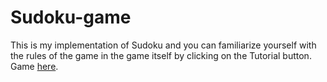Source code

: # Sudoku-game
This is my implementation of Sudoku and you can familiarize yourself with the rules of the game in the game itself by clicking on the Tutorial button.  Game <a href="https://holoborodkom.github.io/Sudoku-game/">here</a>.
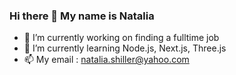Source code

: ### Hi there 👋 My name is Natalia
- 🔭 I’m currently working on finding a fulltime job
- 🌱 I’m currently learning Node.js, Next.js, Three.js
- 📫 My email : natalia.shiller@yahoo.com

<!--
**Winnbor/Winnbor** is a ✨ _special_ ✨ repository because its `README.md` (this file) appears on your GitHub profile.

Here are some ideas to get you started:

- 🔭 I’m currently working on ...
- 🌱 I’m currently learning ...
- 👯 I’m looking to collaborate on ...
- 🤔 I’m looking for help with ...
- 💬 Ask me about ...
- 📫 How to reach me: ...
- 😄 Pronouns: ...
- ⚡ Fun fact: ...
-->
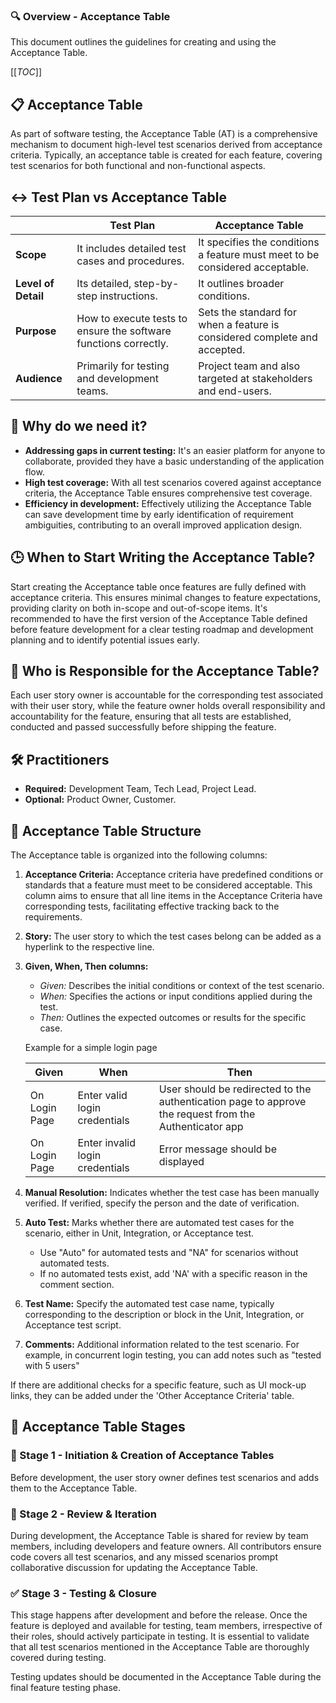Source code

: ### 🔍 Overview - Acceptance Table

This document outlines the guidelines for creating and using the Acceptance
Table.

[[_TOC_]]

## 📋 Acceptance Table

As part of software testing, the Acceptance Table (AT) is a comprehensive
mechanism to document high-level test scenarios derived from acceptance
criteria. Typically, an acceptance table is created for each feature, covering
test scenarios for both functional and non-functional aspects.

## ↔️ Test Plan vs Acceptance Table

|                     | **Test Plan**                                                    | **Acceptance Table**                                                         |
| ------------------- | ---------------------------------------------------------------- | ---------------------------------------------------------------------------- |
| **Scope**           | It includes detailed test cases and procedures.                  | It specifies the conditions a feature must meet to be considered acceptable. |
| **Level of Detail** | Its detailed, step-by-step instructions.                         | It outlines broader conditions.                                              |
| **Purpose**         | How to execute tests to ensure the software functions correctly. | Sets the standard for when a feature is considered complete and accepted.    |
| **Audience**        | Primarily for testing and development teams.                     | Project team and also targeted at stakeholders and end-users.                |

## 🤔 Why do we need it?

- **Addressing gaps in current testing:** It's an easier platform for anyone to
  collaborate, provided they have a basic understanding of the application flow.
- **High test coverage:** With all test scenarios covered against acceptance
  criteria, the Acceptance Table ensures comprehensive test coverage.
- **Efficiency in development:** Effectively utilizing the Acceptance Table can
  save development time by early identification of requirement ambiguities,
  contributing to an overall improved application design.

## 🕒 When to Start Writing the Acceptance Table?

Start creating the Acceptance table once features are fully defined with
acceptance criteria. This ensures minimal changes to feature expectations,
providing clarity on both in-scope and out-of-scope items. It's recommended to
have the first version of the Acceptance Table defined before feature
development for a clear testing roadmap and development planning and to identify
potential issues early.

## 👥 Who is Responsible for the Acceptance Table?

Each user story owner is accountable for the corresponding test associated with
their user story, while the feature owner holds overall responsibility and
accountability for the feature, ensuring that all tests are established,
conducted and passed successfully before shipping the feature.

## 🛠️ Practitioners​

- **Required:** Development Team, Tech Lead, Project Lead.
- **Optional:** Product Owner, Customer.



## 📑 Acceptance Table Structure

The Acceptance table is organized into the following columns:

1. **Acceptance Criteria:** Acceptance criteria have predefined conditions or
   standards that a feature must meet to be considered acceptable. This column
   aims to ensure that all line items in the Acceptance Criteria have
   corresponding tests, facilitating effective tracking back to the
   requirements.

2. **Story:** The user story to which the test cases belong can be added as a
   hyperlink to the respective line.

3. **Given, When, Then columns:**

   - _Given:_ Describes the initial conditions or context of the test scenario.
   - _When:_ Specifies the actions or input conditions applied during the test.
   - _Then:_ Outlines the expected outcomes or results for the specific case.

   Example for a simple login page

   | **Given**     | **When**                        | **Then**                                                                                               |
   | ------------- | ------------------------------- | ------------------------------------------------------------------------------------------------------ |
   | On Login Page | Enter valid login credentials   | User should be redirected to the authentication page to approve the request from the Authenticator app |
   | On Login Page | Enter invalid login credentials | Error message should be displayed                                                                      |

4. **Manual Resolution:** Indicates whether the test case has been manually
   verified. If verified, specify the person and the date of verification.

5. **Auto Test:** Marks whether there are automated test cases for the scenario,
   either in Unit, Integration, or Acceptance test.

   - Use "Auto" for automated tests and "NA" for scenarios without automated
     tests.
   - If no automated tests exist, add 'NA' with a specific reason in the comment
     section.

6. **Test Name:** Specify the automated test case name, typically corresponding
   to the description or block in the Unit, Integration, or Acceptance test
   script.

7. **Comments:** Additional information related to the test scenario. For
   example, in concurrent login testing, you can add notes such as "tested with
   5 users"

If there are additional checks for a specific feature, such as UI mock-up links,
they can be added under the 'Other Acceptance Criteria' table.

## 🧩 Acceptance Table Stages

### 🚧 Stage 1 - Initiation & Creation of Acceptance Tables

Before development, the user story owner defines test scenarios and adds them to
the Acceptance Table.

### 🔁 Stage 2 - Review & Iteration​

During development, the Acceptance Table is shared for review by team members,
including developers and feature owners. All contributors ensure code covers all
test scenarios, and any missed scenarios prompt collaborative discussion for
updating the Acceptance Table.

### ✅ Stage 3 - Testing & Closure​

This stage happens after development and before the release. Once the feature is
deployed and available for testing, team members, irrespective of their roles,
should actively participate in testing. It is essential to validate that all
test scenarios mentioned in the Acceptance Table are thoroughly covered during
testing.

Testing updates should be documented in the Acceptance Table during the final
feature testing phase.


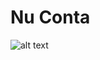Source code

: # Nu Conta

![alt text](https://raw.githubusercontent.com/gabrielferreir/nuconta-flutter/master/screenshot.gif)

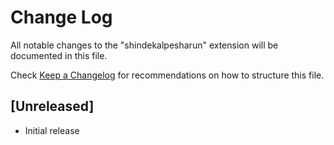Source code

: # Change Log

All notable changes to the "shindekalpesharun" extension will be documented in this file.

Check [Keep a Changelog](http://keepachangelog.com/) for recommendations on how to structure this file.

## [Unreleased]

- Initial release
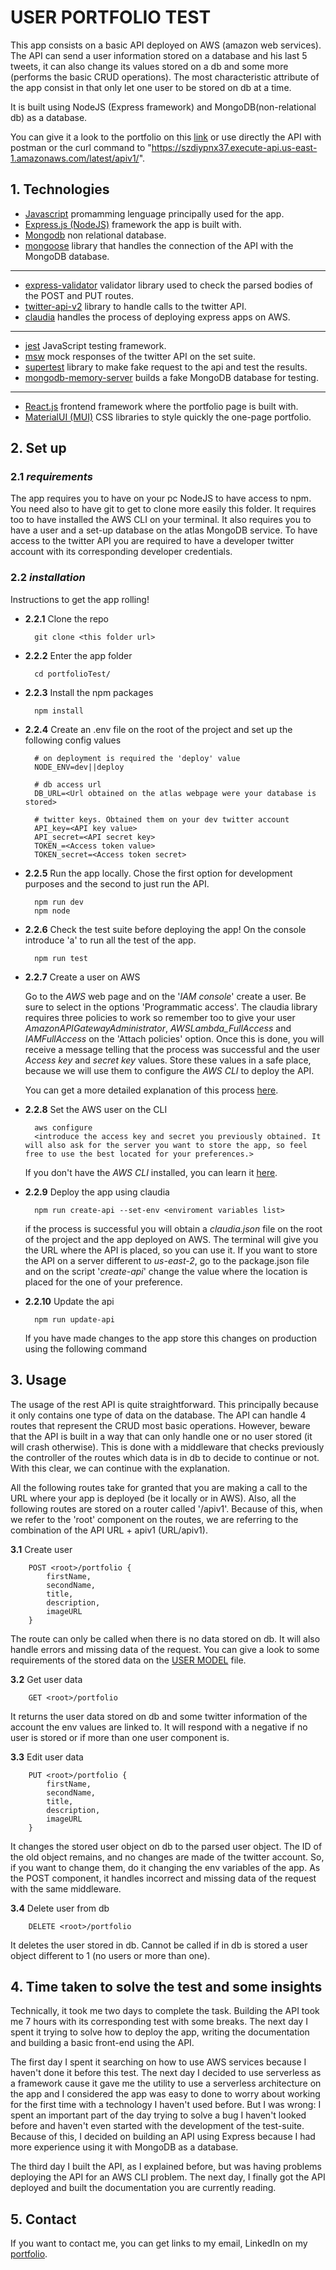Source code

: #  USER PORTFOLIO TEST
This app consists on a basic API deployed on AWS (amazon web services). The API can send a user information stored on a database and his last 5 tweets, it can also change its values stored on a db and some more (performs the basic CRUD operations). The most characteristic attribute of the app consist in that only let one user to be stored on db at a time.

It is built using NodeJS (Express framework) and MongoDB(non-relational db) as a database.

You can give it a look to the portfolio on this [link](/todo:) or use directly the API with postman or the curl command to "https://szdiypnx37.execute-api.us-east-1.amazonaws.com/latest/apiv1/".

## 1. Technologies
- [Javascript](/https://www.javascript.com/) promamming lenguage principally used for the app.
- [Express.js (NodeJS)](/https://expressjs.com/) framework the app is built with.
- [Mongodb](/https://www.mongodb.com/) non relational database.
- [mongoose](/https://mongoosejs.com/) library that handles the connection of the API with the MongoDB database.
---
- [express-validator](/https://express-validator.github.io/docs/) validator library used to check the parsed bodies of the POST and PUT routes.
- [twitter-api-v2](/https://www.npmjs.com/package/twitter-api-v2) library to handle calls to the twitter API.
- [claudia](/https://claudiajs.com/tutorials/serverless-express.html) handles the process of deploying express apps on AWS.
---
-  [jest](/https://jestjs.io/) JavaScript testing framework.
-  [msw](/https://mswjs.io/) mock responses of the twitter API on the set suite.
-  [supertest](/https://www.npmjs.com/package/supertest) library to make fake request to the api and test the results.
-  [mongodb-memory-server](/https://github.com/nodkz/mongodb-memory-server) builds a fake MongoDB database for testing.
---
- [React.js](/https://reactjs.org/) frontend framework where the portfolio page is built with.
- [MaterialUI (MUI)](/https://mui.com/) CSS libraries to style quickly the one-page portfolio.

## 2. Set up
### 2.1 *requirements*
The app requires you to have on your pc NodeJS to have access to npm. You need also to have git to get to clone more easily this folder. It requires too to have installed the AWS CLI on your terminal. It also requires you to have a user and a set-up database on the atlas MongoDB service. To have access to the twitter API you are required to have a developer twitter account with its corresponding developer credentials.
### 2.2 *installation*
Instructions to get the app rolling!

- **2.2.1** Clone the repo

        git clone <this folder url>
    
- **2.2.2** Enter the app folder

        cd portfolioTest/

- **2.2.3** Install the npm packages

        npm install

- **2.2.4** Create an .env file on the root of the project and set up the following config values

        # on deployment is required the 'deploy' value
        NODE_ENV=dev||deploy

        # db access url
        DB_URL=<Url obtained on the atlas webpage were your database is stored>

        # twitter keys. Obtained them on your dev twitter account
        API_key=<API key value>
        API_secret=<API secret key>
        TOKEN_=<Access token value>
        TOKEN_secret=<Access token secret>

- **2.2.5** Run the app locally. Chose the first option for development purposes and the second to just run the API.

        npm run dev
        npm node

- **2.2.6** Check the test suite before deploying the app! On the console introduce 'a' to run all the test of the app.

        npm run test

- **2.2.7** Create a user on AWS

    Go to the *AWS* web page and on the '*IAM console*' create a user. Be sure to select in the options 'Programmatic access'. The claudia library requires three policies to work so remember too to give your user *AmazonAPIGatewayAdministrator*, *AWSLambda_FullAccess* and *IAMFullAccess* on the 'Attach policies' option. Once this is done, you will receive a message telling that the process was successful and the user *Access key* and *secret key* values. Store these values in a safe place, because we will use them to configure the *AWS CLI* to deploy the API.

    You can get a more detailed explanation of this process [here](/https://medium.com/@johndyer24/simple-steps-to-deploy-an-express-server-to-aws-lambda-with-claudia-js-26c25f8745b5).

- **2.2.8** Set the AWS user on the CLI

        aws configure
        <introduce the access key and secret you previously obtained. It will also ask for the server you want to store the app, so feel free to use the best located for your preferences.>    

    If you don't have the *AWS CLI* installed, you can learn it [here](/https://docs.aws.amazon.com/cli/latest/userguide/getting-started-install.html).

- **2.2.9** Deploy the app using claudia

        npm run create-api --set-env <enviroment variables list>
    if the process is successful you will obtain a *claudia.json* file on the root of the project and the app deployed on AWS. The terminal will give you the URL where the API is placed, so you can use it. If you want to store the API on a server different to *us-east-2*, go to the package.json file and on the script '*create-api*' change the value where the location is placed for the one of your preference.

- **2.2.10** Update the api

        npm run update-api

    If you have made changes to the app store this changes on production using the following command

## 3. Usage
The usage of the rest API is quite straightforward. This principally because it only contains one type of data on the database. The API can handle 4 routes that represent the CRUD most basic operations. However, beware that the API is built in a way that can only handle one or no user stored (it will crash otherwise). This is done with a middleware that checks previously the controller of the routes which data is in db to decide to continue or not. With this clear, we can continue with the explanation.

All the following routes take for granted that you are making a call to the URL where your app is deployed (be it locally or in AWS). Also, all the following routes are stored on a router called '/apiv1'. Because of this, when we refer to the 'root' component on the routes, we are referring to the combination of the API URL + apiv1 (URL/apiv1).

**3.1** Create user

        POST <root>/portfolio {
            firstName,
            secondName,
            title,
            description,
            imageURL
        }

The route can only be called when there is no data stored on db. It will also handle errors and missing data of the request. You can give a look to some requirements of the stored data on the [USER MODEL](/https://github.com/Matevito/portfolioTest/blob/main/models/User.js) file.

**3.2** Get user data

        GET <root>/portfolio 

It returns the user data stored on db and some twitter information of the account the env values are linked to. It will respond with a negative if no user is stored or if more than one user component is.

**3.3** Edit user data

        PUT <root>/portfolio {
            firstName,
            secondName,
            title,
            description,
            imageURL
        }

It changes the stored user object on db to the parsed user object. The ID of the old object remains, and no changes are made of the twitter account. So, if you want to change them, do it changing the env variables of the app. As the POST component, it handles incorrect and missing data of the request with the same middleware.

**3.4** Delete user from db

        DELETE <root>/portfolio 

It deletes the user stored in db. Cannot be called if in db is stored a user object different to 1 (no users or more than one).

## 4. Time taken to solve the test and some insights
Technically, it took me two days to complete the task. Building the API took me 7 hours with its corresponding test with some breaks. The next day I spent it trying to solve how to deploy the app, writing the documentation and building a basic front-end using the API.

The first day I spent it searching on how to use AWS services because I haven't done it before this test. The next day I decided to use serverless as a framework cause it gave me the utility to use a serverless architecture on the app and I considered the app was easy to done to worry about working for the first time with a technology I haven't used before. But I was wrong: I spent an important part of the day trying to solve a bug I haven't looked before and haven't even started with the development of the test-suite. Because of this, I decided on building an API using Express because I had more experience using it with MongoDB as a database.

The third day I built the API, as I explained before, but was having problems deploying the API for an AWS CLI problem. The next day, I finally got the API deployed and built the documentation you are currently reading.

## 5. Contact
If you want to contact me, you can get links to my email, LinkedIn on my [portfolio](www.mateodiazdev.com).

Action item:
Please copy out the lines from the one containing "npm run test" up to and including the one containing "If you have", replacing "npm" with "yarn" and leaving everything else unchanged.

Exercise output:
        yarn run test

- **2.2.7** Create a user on AWS

    Go to the *AWS* web page and on the '*IAM console*' create a user. Be sure to select in the options 'Programmatic access'. The claudia library requires three policies to work so remember too to give your user *AmazonAPIGatewayAdministrator*, *AWSLambda_FullAccess* and *IAMFullAccess* on the 'Attach policies' option. Once this is done, you will receive a message telling that the process was successful and the user *Access key* and *secret key* values. Store these values in a safe place, because we will use them to configure the *AWS CLI* to deploy the API.

    You can get a more detailed explanation of this process [here](/https://medium.com/@johndyer24/simple-steps-to-deploy-an-express-server-to-aws-lambda-with-claudia-js-26c25f8745b5).

- **2.2.8** Set the AWS user on the CLI

        aws configure
        <introduce the access key and secret you previously obtained. It will also ask for the server you want to store the app, so feel free to use the best located for your preferences.>    

    If you don't have the *AWS CLI* installed, you can learn it [here](/https://docs.aws.amazon.com/cli/latest/userguide/getting-started-install.html).

- **2.2.9** Deploy the app using claudia

        yarn run create-api --set-env <enviroment variables list>
    if the process is successful you will obtain a *claudia.json* file on the root of the project and the app deployed on AWS. The terminal will give you the URL where the API is placed, so you can use it. If you want to store the API on a server different to *us-east-2*, go to the package.json file and on the script '*create-api*' change the value where the location is placed for the one of your preference.

- **2.2.10** Update the api

        yarn run update-api

    If you have made changes to the app store this changes on production using the following command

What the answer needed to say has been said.